Муж работал на заводе «Нервасеро» в Португалете. И в последнее время очень нервничал, так как боялся потерять работу: компания переживала тяжелый кризис, а из головного офиса каким-то образом просочились слухи про планы начальства провести массовые увольнения. Как Хосе Мигель сам мне признался, из-за этих страхов его даже мучили ночами кошмары. Он твердо верил в то, что его святой долг – обеспечить нам с сыном пристойную жизнь. Это стало у него навязчивой идеей. Всю зарплату целиком он отдавал мне, чтобы я распоряжалась деньгами по своему усмотрению. А я выделяла ему весьма скромную сумму на личные расходы. Может, тебе нужно больше? Скажи честно. Но больше ему никогда не требовалось. Всегда хватало какой-нибудь мелочи в кармане. Моего мужа не привлекали ни бары, ни горы, ни футбол, ни велосипед – ничего из того, что обычно так нравится здешним мужчинам. Единственным его увлечением, которое я, естественно, одобряла, была рыбалка: все выходные он вместе с друзьями проводил в море.

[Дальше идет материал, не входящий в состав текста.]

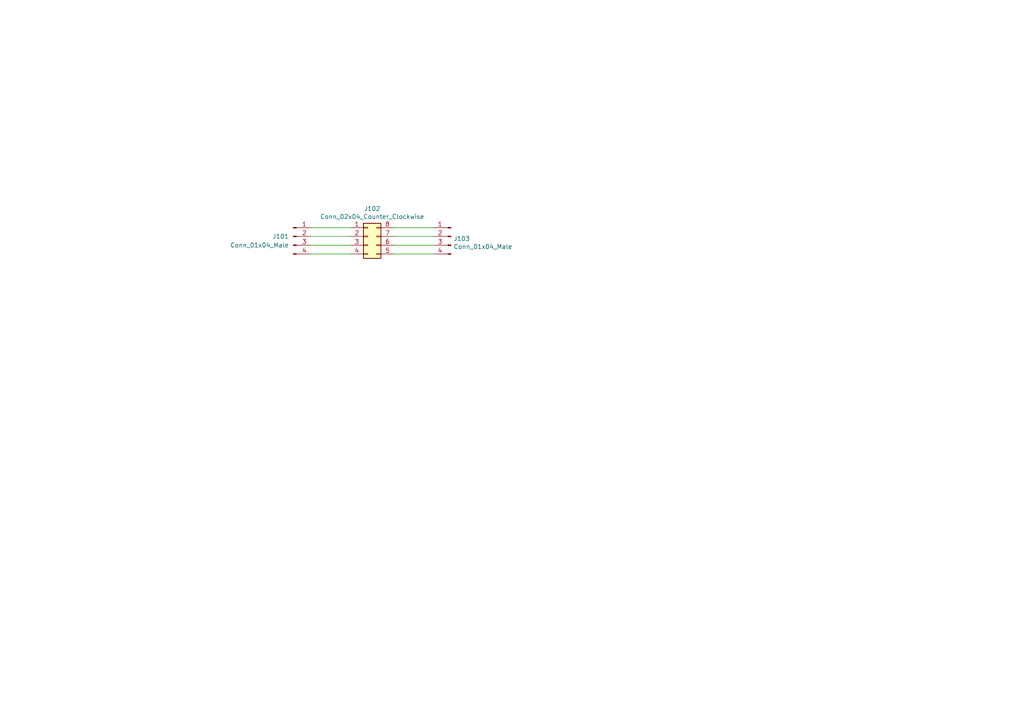
<source format=kicad_sch>
(kicad_sch (version 20211123) (generator eeschema)

  (uuid b994142f-02ac-4881-9587-6d3df53c96d2)

  (paper "A4")

  


  (wire (pts (xy 114.3 71.12) (xy 125.73 71.12))
    (stroke (width 0) (type default) (color 0 0 0 0))
    (uuid 0d35483a-0b12-46cc-b9f2-896fd6831779)
  )
  (wire (pts (xy 114.3 73.66) (xy 125.73 73.66))
    (stroke (width 0) (type default) (color 0 0 0 0))
    (uuid 4e66a44f-7fa6-4e16-bf9b-62ec864301a5)
  )
  (wire (pts (xy 90.17 71.12) (xy 101.6 71.12))
    (stroke (width 0) (type default) (color 0 0 0 0))
    (uuid 55992e35-fe7b-468a-9b7a-1e4dc931b904)
  )
  (wire (pts (xy 114.3 68.58) (xy 125.73 68.58))
    (stroke (width 0) (type default) (color 0 0 0 0))
    (uuid 9702d639-3b1f-4825-8985-b32b9008503d)
  )
  (wire (pts (xy 90.17 73.66) (xy 101.6 73.66))
    (stroke (width 0) (type default) (color 0 0 0 0))
    (uuid a06e8e78-f567-42e6-b645-013b1073ca31)
  )
  (wire (pts (xy 90.17 66.04) (xy 101.6 66.04))
    (stroke (width 0) (type default) (color 0 0 0 0))
    (uuid c3c93de0-69b1-4a04-8e0b-d78caf487c63)
  )
  (wire (pts (xy 114.3 66.04) (xy 125.73 66.04))
    (stroke (width 0) (type default) (color 0 0 0 0))
    (uuid ec9e24d8-d1c5-40e2-9812-dc315d05f470)
  )
  (wire (pts (xy 90.17 68.58) (xy 101.6 68.58))
    (stroke (width 0) (type default) (color 0 0 0 0))
    (uuid f9865a9f-edb8-49c7-828f-4896e1f3047a)
  )

  (symbol (lib_id "Connector_Generic:Conn_02x04_Counter_Clockwise") (at 106.68 68.58 0) (unit 1)
    (in_bom yes) (on_board yes)
    (uuid 00000000-0000-0000-0000-00005f207c1b)
    (property "Reference" "J102" (id 0) (at 107.95 60.5282 0))
    (property "Value" "Conn_02x04_Counter_Clockwise" (id 1) (at 107.95 62.8396 0))
    (property "Footprint" "Package_SO:SOIC-8_3.9x4.9mm_P1.27mm" (id 2) (at 106.68 68.58 0)
      (effects (font (size 1.27 1.27)) hide)
    )
    (property "Datasheet" "~" (id 3) (at 106.68 68.58 0)
      (effects (font (size 1.27 1.27)) hide)
    )
    (pin "1" (uuid b799dfba-026a-4cb1-a002-ea6013c627bd))
    (pin "2" (uuid db187efd-f13c-4eec-9933-b000b336ca29))
    (pin "3" (uuid 3adf33c5-6eb1-4906-ab12-6689035fe9a5))
    (pin "4" (uuid 0de44de0-4280-4bf4-b80f-f93aa5f680a5))
    (pin "5" (uuid 6ecdfd05-d098-41ef-93cc-e4fc3c46a507))
    (pin "6" (uuid 51da66ba-43f4-479d-9b57-827df5977a07))
    (pin "7" (uuid 6cf0765d-1e50-4941-9ef7-52e3ee1c6c82))
    (pin "8" (uuid 16aacd3b-b93a-4686-be89-34d22bd6f348))
  )

  (symbol (lib_id "Connector:Conn_01x04_Male") (at 130.81 68.58 0) (mirror y) (unit 1)
    (in_bom yes) (on_board yes)
    (uuid 00000000-0000-0000-0000-00005f208fc7)
    (property "Reference" "J103" (id 0) (at 131.5212 69.2404 0)
      (effects (font (size 1.27 1.27)) (justify right))
    )
    (property "Value" "Conn_01x04_Male" (id 1) (at 131.5212 71.5518 0)
      (effects (font (size 1.27 1.27)) (justify right))
    )
    (property "Footprint" "Connector_PinHeader_2.54mm:PinHeader_1x04_P2.54mm_Vertical" (id 2) (at 130.81 68.58 0)
      (effects (font (size 1.27 1.27)) hide)
    )
    (property "Datasheet" "~" (id 3) (at 130.81 68.58 0)
      (effects (font (size 1.27 1.27)) hide)
    )
    (pin "1" (uuid feb58745-67aa-4431-9d9c-3e6f33f301c3))
    (pin "2" (uuid a22a5752-7b0d-4a8d-b862-7a99ead00d22))
    (pin "3" (uuid f06b9da4-06f2-4902-a5e2-0418192c4136))
    (pin "4" (uuid 9fc06eb0-2d92-40fd-9da9-7460a8daa2bb))
  )

  (symbol (lib_id "Connector:Conn_01x04_Male") (at 85.09 68.58 0) (unit 1)
    (in_bom yes) (on_board yes) (fields_autoplaced)
    (uuid 00000000-0000-0000-0000-00005f209733)
    (property "Reference" "J101" (id 0) (at 83.82 68.5799 0)
      (effects (font (size 1.27 1.27)) (justify right))
    )
    (property "Value" "Conn_01x04_Male" (id 1) (at 83.82 71.1199 0)
      (effects (font (size 1.27 1.27)) (justify right))
    )
    (property "Footprint" "Connector_PinHeader_2.54mm:PinHeader_1x04_P2.54mm_Vertical" (id 2) (at 85.09 68.58 0)
      (effects (font (size 1.27 1.27)) hide)
    )
    (property "Datasheet" "~" (id 3) (at 85.09 68.58 0)
      (effects (font (size 1.27 1.27)) hide)
    )
    (pin "1" (uuid 1805611a-105d-4c8d-bfe1-c5add7afedde))
    (pin "2" (uuid d8653329-97ef-427c-b466-caa2469c196f))
    (pin "3" (uuid 230f1b27-1b31-4a78-b9fd-58c1c32dc261))
    (pin "4" (uuid 9bd9a2d2-8d46-4667-a399-908c701b1d68))
  )

  (sheet_instances
    (path "/" (page "1"))
  )

  (symbol_instances
    (path "/00000000-0000-0000-0000-00005f209733"
      (reference "J101") (unit 1) (value "Conn_01x04_Male") (footprint "Connector_PinHeader_2.54mm:PinHeader_1x04_P2.54mm_Vertical")
    )
    (path "/00000000-0000-0000-0000-00005f207c1b"
      (reference "J102") (unit 1) (value "Conn_02x04_Counter_Clockwise") (footprint "Package_SO:SOIC-8_3.9x4.9mm_P1.27mm")
    )
    (path "/00000000-0000-0000-0000-00005f208fc7"
      (reference "J103") (unit 1) (value "Conn_01x04_Male") (footprint "Connector_PinHeader_2.54mm:PinHeader_1x04_P2.54mm_Vertical")
    )
  )
)

</source>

С завода муж порой возвращался такой вымотанный, что ложился на диван и молча слушал мои рассказы о том, что случилось за день. В такие моменты я испытывала к нему что-то среднее между жалостью и нежностью. Как-то раз, вскоре после нашей женитьбы, он на заводе, орудуя каким-то стальным инструментом, сильно порезался. И только потом мы узнали от врача, что это грозило ему потерей руки. К счастью, его вовремя доставили в больницу, и только поэтому руку удалось спасти, хотя один палец остался кривым, а еще сохранился некрасивый шрам.
Хосе Мигель был просто потрясающим отцом. Мой высокий и могучий муж обращался с мальчиком так ласково и бережно, словно боялся его сломать. И всегда очень осторожно поднимал своими мозолистыми и сильными, будто каменными ручищами. А я буквально таяла от умиления, когда я видела, как он опускает Нуко в кроватку – словно фарфоровую статуэтку, и на прощание целует в лоб или в щечку, но вовсе не потому, что так принято прощаться с ребенком на ночь, не для виду, а с неописуемой нежностью.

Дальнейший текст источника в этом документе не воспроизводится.